The Hidden Truth … A reprint of Vol. XXII, Art. 30 (March 10, 2010)
“My political ideal is democracy. Let every man be respected as an individual and no man idolized. It is an irony of fate that I myself have been the recipient of excessive admiration and reverence from my fellow beings, through no fault, and no merit, of my own. The cause of this may well be the desire, unattainable for many, to understand the few ideas to which I have with my feeble powers attained through ceaseless struggle.
“I am quite aware that for any organization to reach its goals, one man must do the thinking and directing and generally bear the responsibility. But the led must not be coerced, they must be able to choose their own leader. In my opinion, an autocratic system of coercion soon degenerates; force attracts men of low morality.
“The really valuable thing in the pageant of human life seems to me not the political state, but the creative, sentient individual, the personality; it alone creates the noble and sublime, while the herd as such remains dull in thought and dull in feeling.
“This topic brings me to that worst outcrop of herd life, the military system, which I abhor … This plague-spot of civilization ought to be abolished with all possible speed. Heroism on command, senseless violence, and all the loathsome nonsense that goes by the name of patriotism – how passionately I hate them.” – Albert Einstein
And this from the Department of Veterans Affairs, dated way back on December 11, 2007:
“Total U.S. Military Gulf War Deaths: 73,846
Total number permanently disabled: 1,620,906”

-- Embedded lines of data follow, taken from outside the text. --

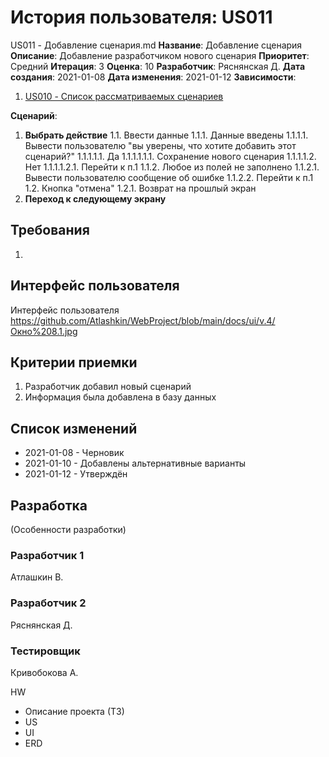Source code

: # История пользователя: US011
US011 - Добавление сценария.md
**Название**: Добавление сценария
**Описание**: Добавление разработчиком нового сценария
**Приоритет**: Средний
**Итерация**: 3
**Оценка**: 10
**Разработчик**: Ряснянская Д.
**Дата создания**: 2021-01-08
**Дата изменения**: 2021-01-12
**Зависимости**:
1. [US010 - Список рассматриваемых сценариев](US010.md)


**Сценарий**:
1. **Выбрать действие**
	1.1. Ввести данные
		1.1.1. Данные введены
			1.1.1.1. Вывести пользователю "вы уверены, что хотите добавить этот сценарий?"
				1.1.1.1.1. Да
					1.1.1.1.1.1. Сохранение нового сценария
				1.1.1.1.2. Нет
					1.1.1.1.2.1. Перейти к п.1
		1.1.2. Любое из полей не заполнено
			1.1.2.1. Вывести пользователю сообщение об ошибке
			1.1.2.2. Перейти к п.1
	1.2. Кнопка "отмена"
		1.2.1. Возврат на прошлый экран
2. **Переход к следующему экрану**

## Требования
1. 

## Интерфейс пользователя
Интерфейс пользователя 
https://github.com/Atlashkin/WebProject/blob/main/docs/ui/v.4/Окно%208.1.jpg

## Критерии приемки
1. Разработчик добавил новый сценарий
2. Информация была добавлена в базу данных

## Список изменений
- 2021-01-08 - Черновик
- 2021-01-10 - Добавлены альтернативные варианты
- 2021-01-12 - Утверждён

## Разработка
(Особенности разработки)

### Разработчик 1
Атлашкин В.
### Разработчик 2
Ряснянская Д.
### Тестировщик
Кривобокова А.

HW
- Описание проекта (ТЗ)
- US
- UI
- ERD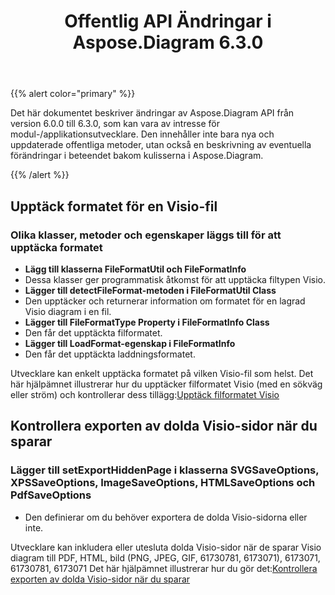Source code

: ﻿---
title: Offentlig API Ändringar i Aspose.Diagram 6.3.0
type: docs
weight: 40
url: /sv/java/public-api-changes-in-aspose-diagram-6-3-0/
---
{{% alert color="primary" %}} 

Det här dokumentet beskriver ändringar av Aspose.Diagram API från version 6.0.0 till 6.3.0, som kan vara av intresse för modul-/applikationsutvecklare. Den innehåller inte bara nya och uppdaterade offentliga metoder, utan också en beskrivning av eventuella förändringar i beteendet bakom kulisserna i Aspose.Diagram.

{{% /alert %}} 
## **Upptäck formatet för en Visio-fil**
### **Olika klasser, metoder och egenskaper läggs till för att upptäcka formatet**
- **Lägg till klasserna FileFormatUtil och FileFormatInfo** 
 - Dessa klasser ger programmatisk åtkomst för att upptäcka filtypen Visio.
- **Lägger till detectFileFormat-metoden i FileFormatUtil Class** 
 - Den upptäcker och returnerar information om formatet för en lagrad Visio diagram i en fil.
- **Lägger till FileFormatType Property i FileFormatInfo Class** 
 - Den får det upptäckta filformatet.
- **Lägger till LoadFormat-egenskap i FileFormatInfo** 
 - Den får det upptäckta laddningsformatet.

 Utvecklare kan enkelt upptäcka formatet på vilken Visio-fil som helst. Det här hjälpämnet illustrerar hur du upptäcker filformatet Visio (med en sökväg eller ström) och kontrollerar dess tillägg:[Upptäck filformatet Visio](/diagram/sv/java/introduction/#Introduction-DetecttheFormatofVisioFile)
## **Kontrollera exporten av dolda Visio-sidor när du sparar**
### **Lägger till setExportHiddenPage i klasserna SVGSaveOptions, XPSSaveOptions, ImageSaveOptions, HTMLSaveOptions och PdfSaveOptions**
- Den definierar om du behöver exportera de dolda Visio-sidorna eller inte.

Utvecklare kan inkludera eller utesluta dolda Visio-sidor när de sparar Visio diagram till PDF, HTML, bild (PNG, JPEG, GIF, 61730781, 6173071), 6173071, 61730781, 6173071 Det här hjälpämnet illustrerar hur du gör det:[Kontrollera exporten av dolda Visio-sidor när du sparar](/diagram/sv/java/set-orientation-and-control-the-export-of-hidden-visio-pages-on-saving/#control-the-export-of-hidden-visio-pages-on-saving)
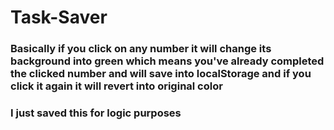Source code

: # Task-Saver

### Basically if you click on any number it will change its background into green which means you've already completed the clicked number and will save into localStorage and if you click it again it will revert into original color
### I just saved this for logic purposes
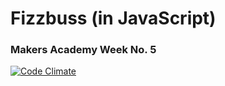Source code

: # Fizzbuss (in JavaScript)
### Makers Academy Week No. 5

[![Code Climate](https://codeclimate.com/github/KatHicks/fizzbuzz_javascript/badges/gpa.svg)](https://codeclimate.com/github/KatHicks/fizzbuzz_javascript)
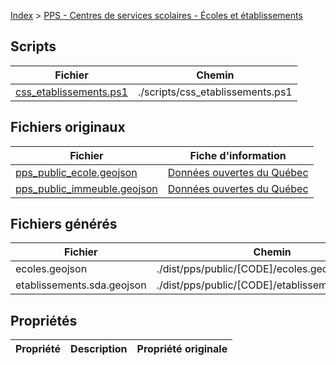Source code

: [Index](./index.md) &gt; [PPS - Centres de services scolaires - Écoles et établissements](./pps-css.md)

## Scripts
|  Fichier | Chemin |
|  --- | --- |
|  [css_etablissements.ps1](../scripts/css_territoirecomplet.ps1) | ./scripts/css_etablissements.ps1 |

## Fichiers originaux
|  Fichier | Fiche d'information |
|  --- | --- |
|  [pps_public_ecole.geojson](https://www.donneesquebec.ca/recherche/dataset/2d3b5cf8-b347-49c7-ad3b-bd6a9c15e443/resource/9d7ad61f-be5c-4ebf-9433-f8168fabc8ed/download/pps_public_ecole.geojson) | [Données ouvertes du Québec](https://www.donneesquebec.ca/recherche/dataset/localisation-des-etablissements-d-enseignement-du-reseau-scolaire-au-quebec/resource/9d7ad61f-be5c-4ebf-9433-f8168fabc8ed) |
|  [pps_public_immeuble.geojson](https://www.donneesquebec.ca/recherche/dataset/2d3b5cf8-b347-49c7-ad3b-bd6a9c15e443/resource/f6fa5c86-e330-44bc-a5f4-2d6c8a1ae000/download/pps_public_immeuble.geojson) | [Données ouvertes du Québec](https://www.donneesquebec.ca/recherche/dataset/localisation-des-etablissements-d-enseignement-du-reseau-scolaire-au-quebec/resource/f6fa5c86-e330-44bc-a5f4-2d6c8a1ae000) |

## Fichiers générés
|  Fichier | Chemin |
|  --- | --- |
|  ecoles.geojson | ./dist/pps/public/[CODE]/ecoles.geojson |
|  etablissements.sda.geojson | ./dist/pps/public/[CODE]/etablissements.geojson |

## Propriétés
|  Propriété | Description | Propriété originale |
|  --- | --- | --- |
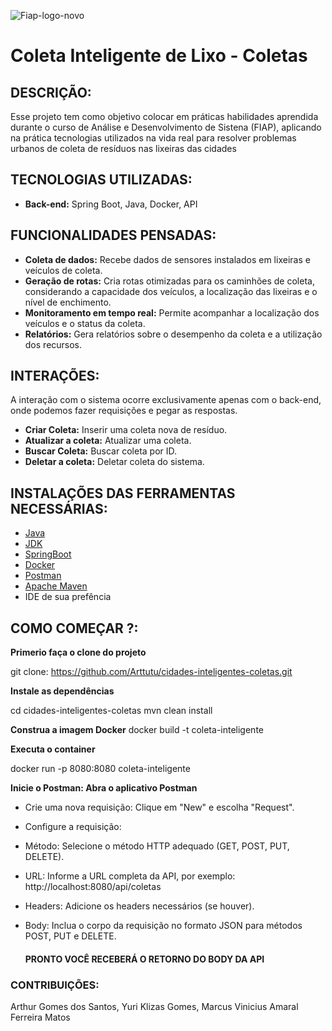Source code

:![Fiap-logo-novo](https://github.com/user-attachments/assets/5cb57ae5-d452-413d-8f68-10bd93c12a50)
# Coleta Inteligente de Lixo - Coletas

## **DESCRIÇÃO:**

Esse projeto tem como objetivo colocar em práticas habilidades aprendida durante o curso de Análise e Desenvolvimento de Sistena (FIAP), aplicando na prática  tecnologias utilizados na vida real para resolver problemas urbanos de coleta de resíduos nas lixeiras das cidades

## **TECNOLOGIAS UTILIZADAS:**

* **Back-end:** Spring Boot, Java, Docker, API

## **FUNCIONALIDADES PENSADAS:**

* **Coleta de dados:** Recebe dados de sensores instalados em lixeiras e veículos de coleta.
* **Geração de rotas:** Cria rotas otimizadas para os caminhões de coleta, considerando a capacidade dos veículos, a localização das lixeiras e o nível de enchimento.
* **Monitoramento em tempo real:** Permite acompanhar a localização dos veículos e o status da coleta.
* **Relatórios:** Gera relatórios sobre o desempenho da coleta e a utilização dos recursos.

## **INTERAÇÕES:**

A interação com o sistema ocorre exclusivamente apenas com o back-end, onde podemos fazer requisições e pegar as respostas.

* **Criar Coleta:** Inserir uma coleta nova de  resíduo.
* **Atualizar a coleta:** Atualizar uma coleta.
* **Buscar Coleta:** Buscar coleta por ID.
* **Deletar a coleta:** Deletar coleta do sistema.

## **INSTALAÇÕES DAS FERRAMENTAS NECESSÁRIAS:**

- [Java](https://www.java.com/pt-BR/download/manual.jsp)
- [JDK](https://www.oracle.com/br/java/technologies/downloads/)
- [SpringBoot](https://spring.io/why-spring)
- [Docker](https://www.docker.com/)
- [Postman](https://www.postman.com/)
- [Apache Maven](https://maven.apache.org/install.html)
- IDE de sua prefência

## **COMO COMEÇAR ?:**

**Primerio faça o clone do projeto**

git clone: https://github.com/Arttutu/cidades-inteligentes-coletas.git

**Instale as dependências**

  cd cidades-inteligentes-coletas
  mvn clean install

**Construa a imagem Docker**
docker build -t coleta-inteligente

**Executa o container**

docker run -p 8080:8080 coleta-inteligente

**Inicie o Postman: Abra o aplicativo Postman**

- Crie uma nova requisição: Clique em "New" e escolha "Request".
- Configure a requisição:
- Método: Selecione o método HTTP adequado (GET, POST, PUT, DELETE).
- URL: Informe a URL completa da API, por exemplo: http://localhost:8080/api/coletas
- Headers: Adicione os headers necessários (se houver).
- Body: Inclua o corpo da requisição no formato JSON para métodos POST, PUT e DELETE.

  #### PRONTO VOCÊ RECEBERÁ O RETORNO DO BODY DA API


### **CONTRIBUIÇÕES:**

Arthur Gomes dos Santos,
Yuri Klizas Gomes,
Marcus Vinicius Amaral Ferreira Matos
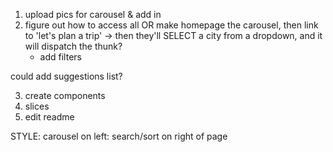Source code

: 1. upload pics for carousel & add in
2. figure out how to access all OR make homepage the carousel, then link to 'let's plan a trip' -> then they'll SELECT a city from a dropdown, and it will dispatch the thunk?
    - add filters

could add suggestions list? 

3. create components
4. slices 
5. edit readme



STYLE: carousel on left: search/sort on right of page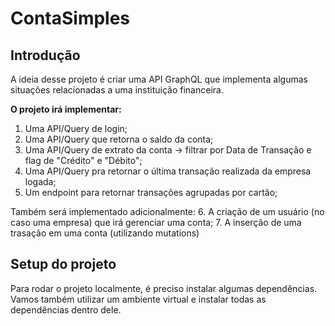# ContaSimples

## Introdução
A ideia desse projeto é criar uma API GraphQL que implementa algumas situações relacionadas a uma instituição financeira. 

**O projeto irá implementar:**
1. Uma API/Query de login;
2. Uma API/Query que retorna o saldo da conta;
3. Uma API/Query de extrato da conta -> filtrar por Data de Transação e flag de "Crédito" e "Débito";
4. Uma API/Query pra retornar o última transação realizada da empresa logada;
5. Um endpoint para retornar transações agrupadas por cartão;

Também será implementado adicionalmente:
6. A criação de um usuário (no caso uma empresa) que irá gerenciar uma conta;
7. A inserção de uma trasação em uma conta (utilizando mutations)

## Setup do projeto

Para rodar o projeto localmente, é preciso instalar algumas dependências. Vamos também utilizar um ambiente virtual e instalar todas as dependências dentro dele.
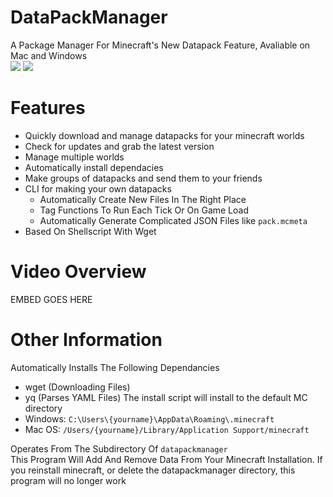 # DataPackManager
A Package Manager For Minecraft's New Datapack Feature, Avaliable on Mac and Windows  
![](https://img.shields.io/badge/Packages-7-success.svg) 
![](https://img.shields.io/github/downloads/blockbusterbpl/datapackmanager/total.svg?label=Downloads&logo=github)
# Features
* Quickly download and manage datapacks for your minecraft worlds
* Check for updates and grab the latest version
* Manage multiple worlds
* Automatically install dependacies
* Make groups of datapacks and send them to your friends
* CLI for making your own datapacks
  - Automatically Create New Files In The Right Place
  - Tag Functions To Run Each Tick Or On Game Load
  - Automatically Generate Complicated JSON Files like `pack.mcmeta`
* Based On Shellscript With Wget
# Video Overview
EMBED GOES HERE
# Other Information
Automatically Installs The Following Dependancies
* wget (Downloading Files)
* yq (Parses YAML Files)
The install script will install to the default MC directory  
* Windows: `C:\Users\{yourname}\AppData\Roaming\.minecraft`  
* Mac OS: `/Users/{yourname}/Library/Application Support/minecraft`

Operates From The Subdirectory Of `datapackmanager`  
This Program Will Add And Remove Data From Your Minecraft Installation. If you reinstall minecraft, or delete the datapackmanager directory, this program will no longer work
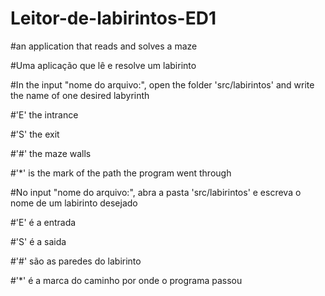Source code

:# Leitor-de-labirintos-ED1
#an application that reads and solves a maze

#Uma aplicação que lê e resolve um labirinto

#In the input "nome do arquivo:", open the folder 'src/labirintos' and write the name of one desired labyrinth

#'E' the intrance

#'S' the exit

#'#' the maze walls

#'*' is the mark of the path the program went through


#No input "nome do arquivo:", abra a pasta 'src/labirintos' e escreva o nome de um labirinto desejado

#'E' é a entrada

#'S' é a saida

#'#' são as paredes do labirinto

#'*' é a marca do caminho por onde o programa passou
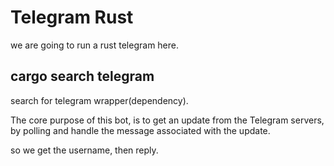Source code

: # Telegram Rust

we are going to run a rust telegram here.

## cargo search telegram

search for telegram wrapper(dependency).

The core purpose of this bot, is to get an update from the Telegram servers, by polling and handle the message associated with the update.

so we get the username, then reply.
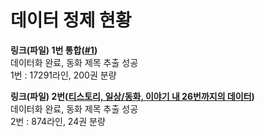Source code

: # 데이터 정제 현황
  
**링크(파일) 1번 통합([#1](https://github.com/cosine0/kogpt2_tale/blob/main/data/tale.txt))**  
데이터화 완료, 동화 제목 추출 성공  
1번 : 17291라인, 200권 분량  
  
**링크(파일) 2번([티스토리, 일상/동화, 이야기 내 26번까지의 데이터](https://redbadastory.tistory.com/category/%EC%9D%BC%EC%83%81/%EB%8F%99%ED%99%94%2C%20%EC%9D%B4%EC%95%BC%EA%B8%B0?page=1))**  
데이터화 완료, 동화 제목 추출 성공  
2번 : 874라인, 24권 분량  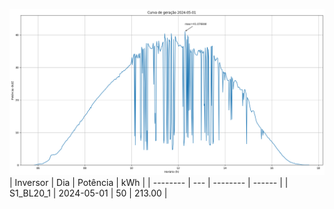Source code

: ![My Image](01_05_2024-S1_BL20_1.png)
| Inversor | Dia | Potência | kWh    |
| -------- | --- | -------- | ------ |
| S1_BL20_1       | 2024-05-01  | 50       | 213.00 |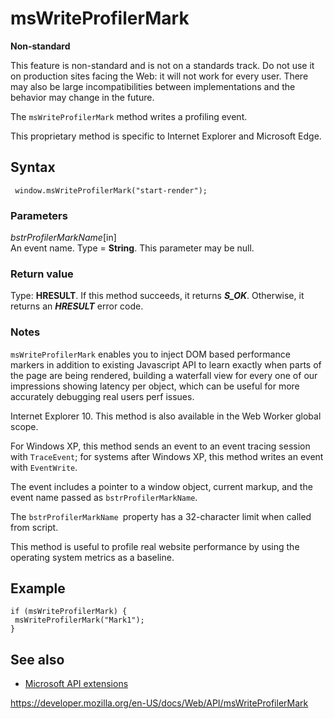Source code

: msWriteProfilerMark
===================

**Non-standard**

This feature is non-standard and is not on a standards track. Do not use it on production sites facing the Web: it will not work for every user. There may also be large incompatibilities between implementations and the behavior may change in the future.

The `msWriteProfilerMark` method writes a profiling event.

This proprietary method is specific to Internet Explorer and Microsoft Edge.

Syntax
------

     window.msWriteProfilerMark("start-render");

### Parameters

 *bstrProfilerMarkName*\[in\]  
An event name. Type = **String**. This parameter may be null.

### Return value

Type: **HRESULT**. If this method succeeds, it returns ***S\_OK***. Otherwise, it returns an ***HRESULT*** error code.

### Notes

`msWriteProfilerMark` enables you to inject DOM based performance markers in addition to existing Javascript API to learn exactly when parts of the page are being rendered, building a waterfall view for every one of our impressions showing latency per object, which can be useful for more accurately debugging real users perf issues.

Internet Explorer 10. This method is also available in the Web Worker global scope.

For Windows XP, this method sends an event to an event tracing session with `TraceEvent`; for systems after Windows XP, this method writes an event with `EventWrite`.

The event includes a pointer to a window object, current markup, and the event name passed as `bstrProfilerMarkName`.

The `bstrProfilerMarkName `property has a 32-character limit when called from script.

This method is useful to profile real website performance by using the operating system metrics as a baseline.

Example
-------

    if (msWriteProfilerMark) {
     msWriteProfilerMark("Mark1");
    }

See also
--------

-   [Microsoft API extensions](microsoft_extensions)

<a href="https://developer.mozilla.org/en-US/docs/Web/API/msWriteProfilerMark" class="_attribution-link">https://developer.mozilla.org/en-US/docs/Web/API/msWriteProfilerMark</a>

Why were the “official” government numbers of 3,777 deaths as of December 11, 2007 so low? The government doesn’t want the 73,846 dead soldiers killed in the Gulf War to be compared to the 55,000 U.S. soldiers killed in Vietnam, otherwise the American public will realize that the Iraq fiasco is even worse than the Vietnam one.
Other “official” government figures recently announced through the media indicate that the cost to wage war in Iraq has amounted to some $ 650 billion. The cost to U.S. taxpayers actually exceeds $ 2 trillion. But that’s just in dollars. The real cost is the 73,846 American deaths. The great Albert Einstein had his head on straight.
Instead of sending Americans off to foreign wars, if we paid each young American $50,000 a year to work a job – or to go to school – over a ten-year period, $ 2 trillion would provide for the development of 4 million military-age young Americans over that ten-year period.
We could even educate them in the maritime trades, and with the millions of job opportunities developed by an Emergency Shipbuilding Program, they would then be building – not destroying.